Copy out everything from the line containing "Which range on" down to the line containing "20.25 to 20.75", swapping "tallest" for "highest" and keeping the rest the same.

■ SOURCE DATA
□ □ □

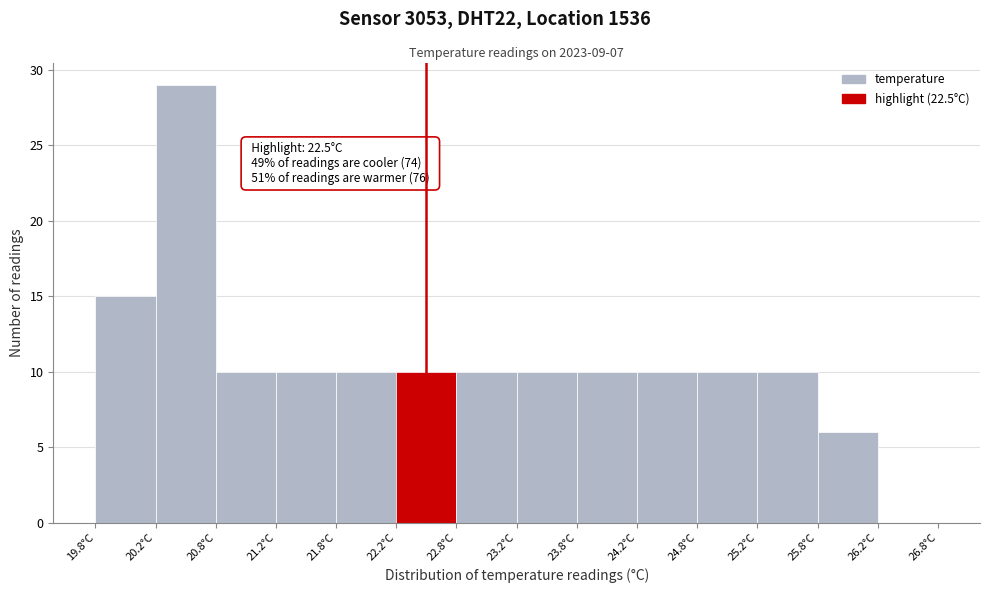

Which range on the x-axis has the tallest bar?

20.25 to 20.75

□ □ □

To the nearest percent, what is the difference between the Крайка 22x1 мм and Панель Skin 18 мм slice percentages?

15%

□ □ □

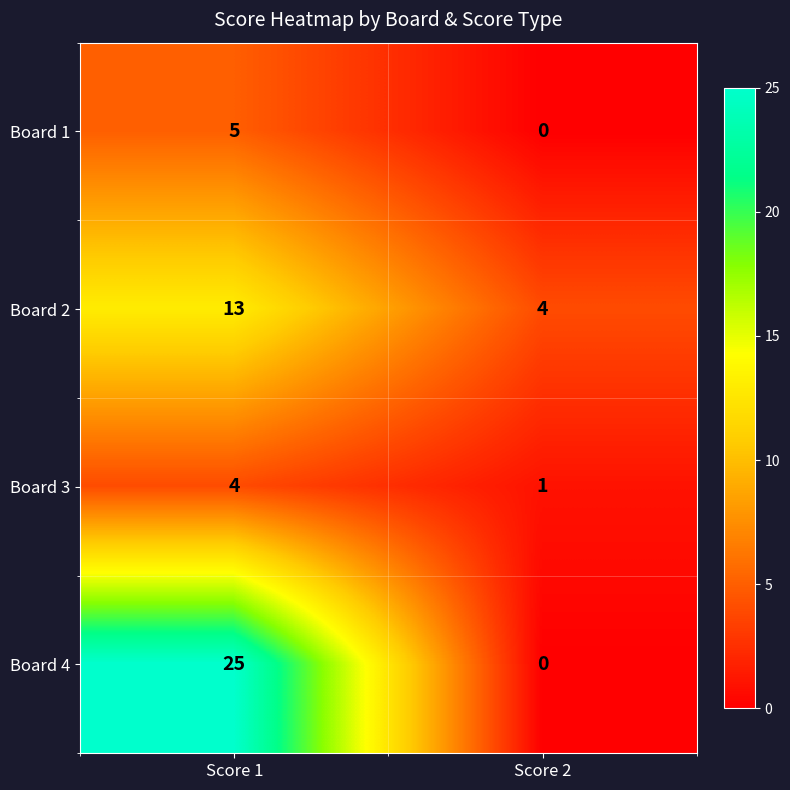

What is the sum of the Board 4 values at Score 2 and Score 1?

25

□ □ □

■ YOUR SOLUTION
Which range on the x-axis has the highest bar?

20.25 to 20.75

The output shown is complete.